* **EXERCISE**
Retype the data exactly, skipping any picture in it.

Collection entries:
================

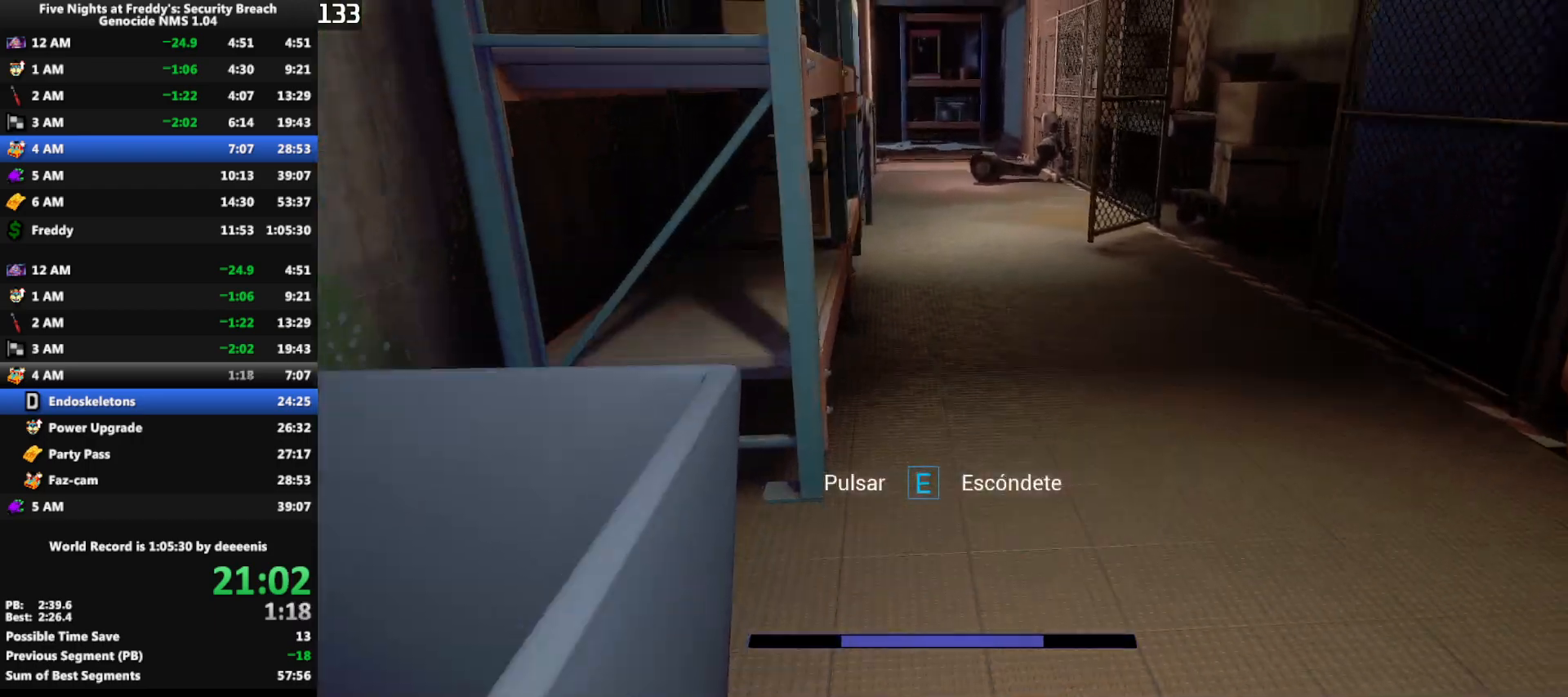
{"keys": ["space", "w"], "mouse": [], "events": [[333, "shift", "down"], [467, "shift", "up"], [467, "space", "down"]]}
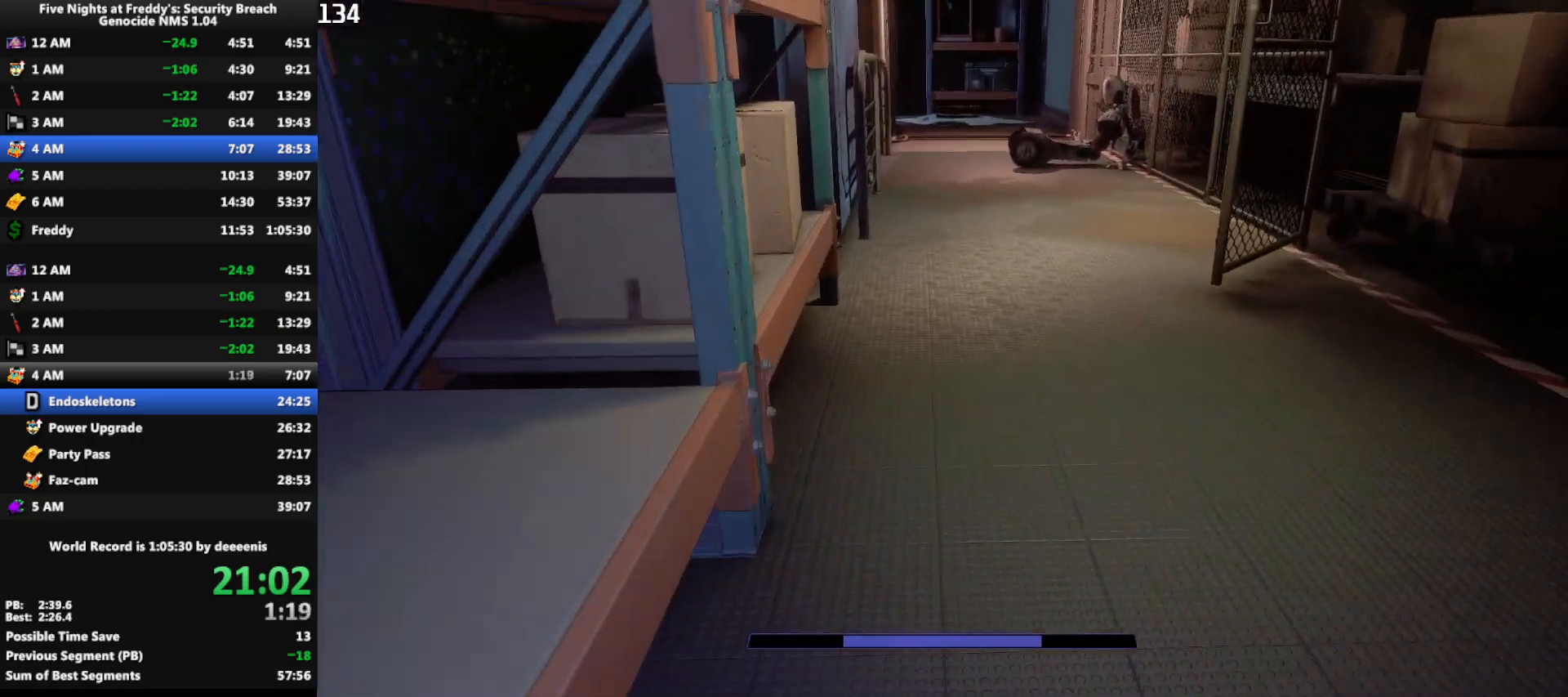
{"keys": ["shift", "w"], "mouse": [], "events": [[17, "space", "up"], [433, "shift", "down"]]}
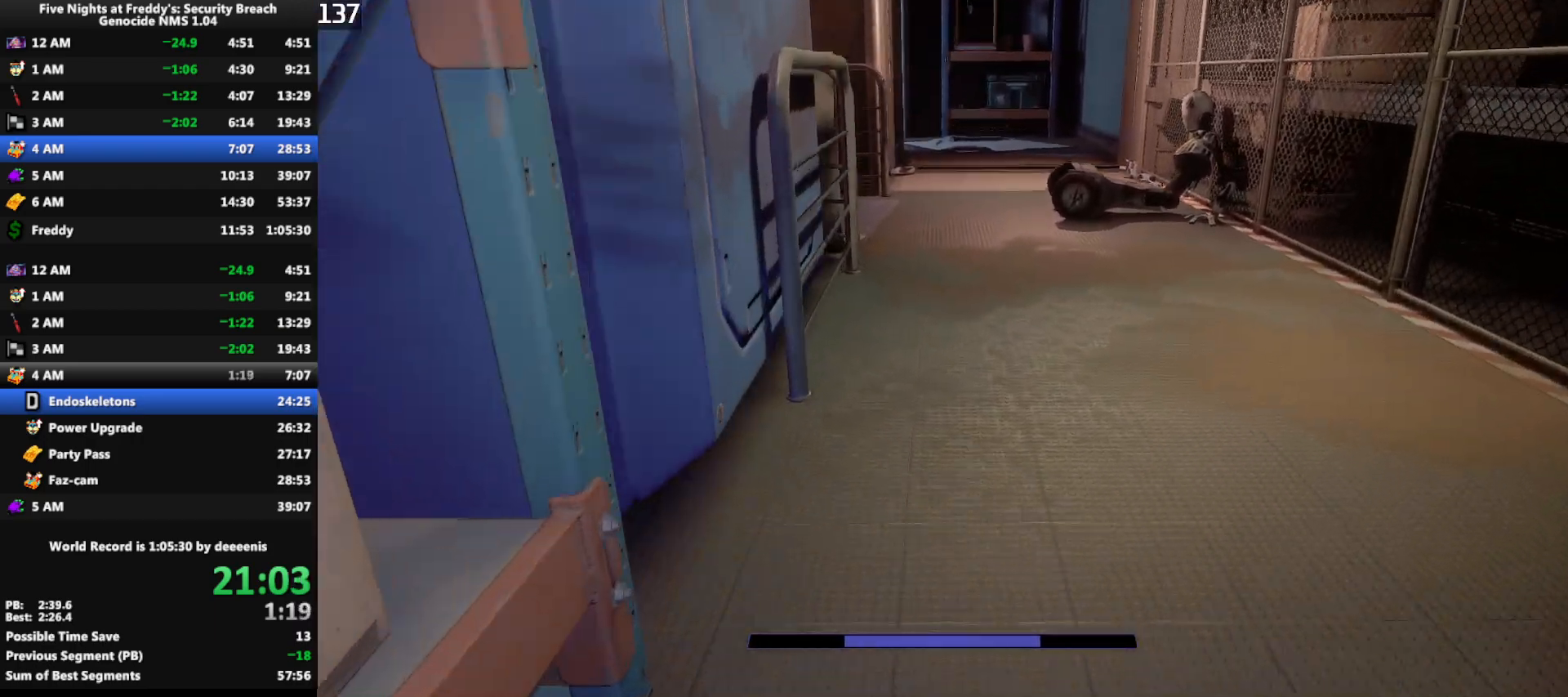
{"keys": ["shift", "w"], "mouse": [], "events": [[33, "space", "down"], [83, "shift", "up"], [83, "space", "up"], [500, "shift", "down"]]}
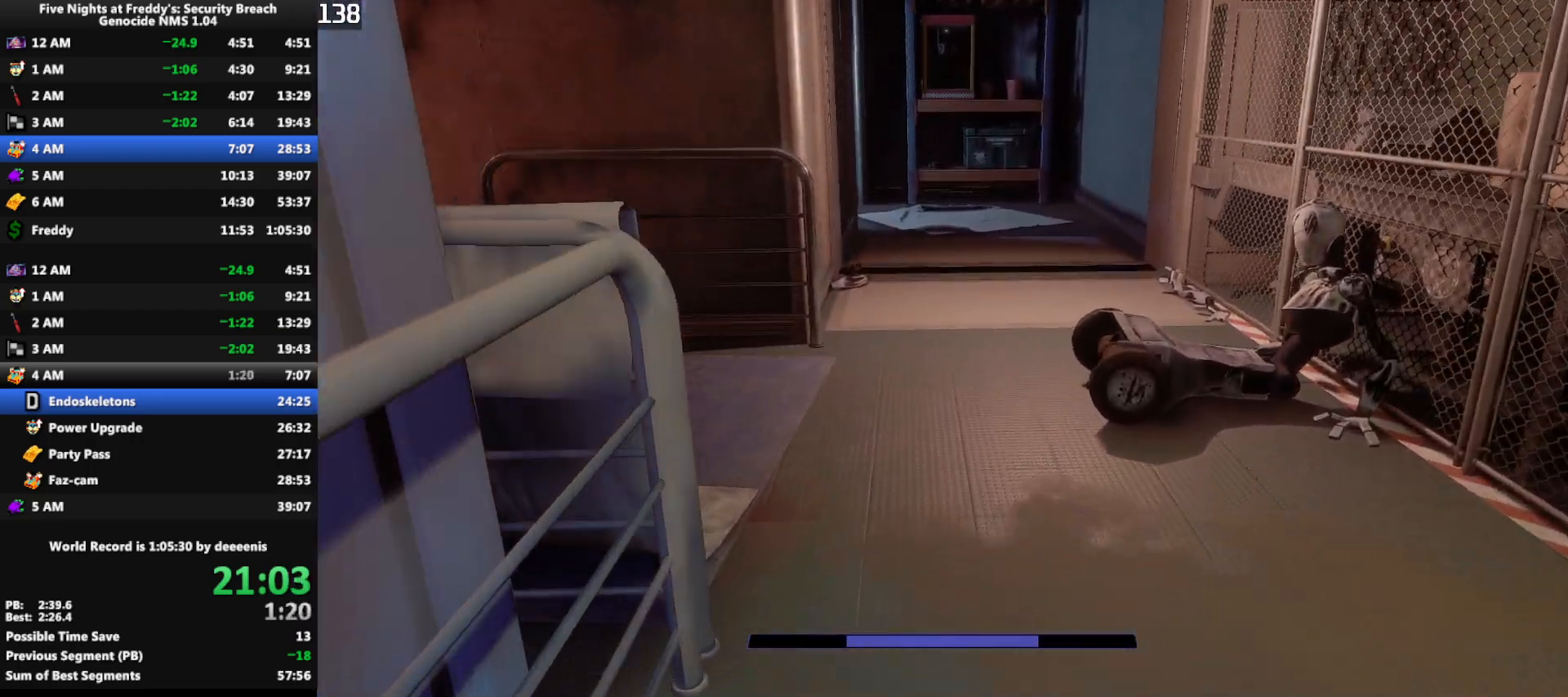
{"keys": ["w"], "mouse": [], "events": [[150, "shift", "up"], [150, "space", "down"], [200, "space", "up"]]}
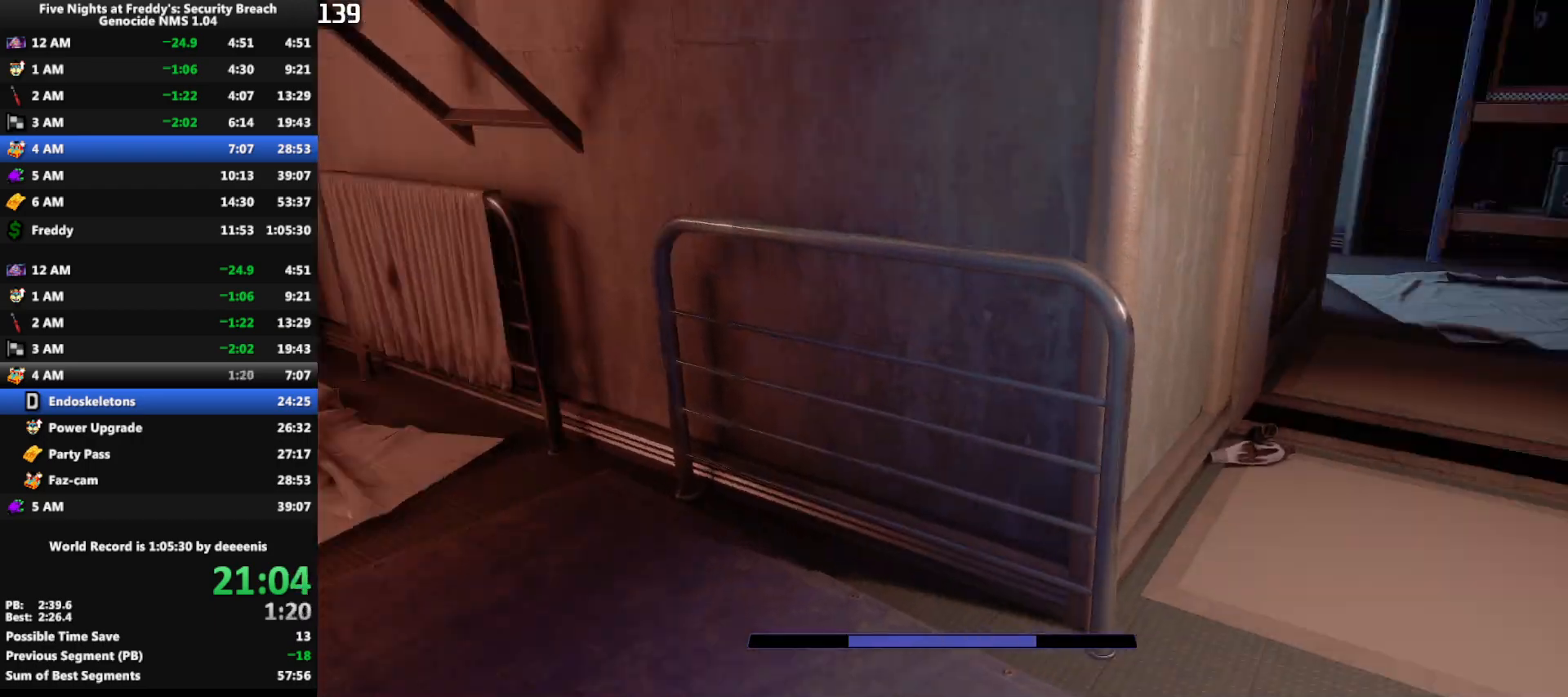
{"keys": ["w"], "mouse": [], "events": [[67, "shift", "down"], [250, "space", "down"], [300, "shift", "up"], [300, "space", "up"]]}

================

* **EXERCISE SOLUTION**
{"keys": ["space", "w"], "mouse": [], "events": [[333, "shift", "down"], [467, "shift", "up"], [467, "space", "down"]]}
{"keys": ["shift", "w"], "mouse": [], "events": [[17, "space", "up"], [433, "shift", "down"]]}
{"keys": ["shift", "w"], "mouse": [], "events": [[33, "space", "down"], [83, "shift", "up"], [83, "space", "up"], [500, "shift", "down"]]}
{"keys": ["w"], "mouse": [], "events": [[150, "shift", "up"], [150, "space", "down"], [200, "space", "up"]]}
{"keys": ["w"], "mouse": [], "events": [[67, "shift", "down"], [250, "space", "down"], [300, "shift", "up"], [300, "space", "up"]]}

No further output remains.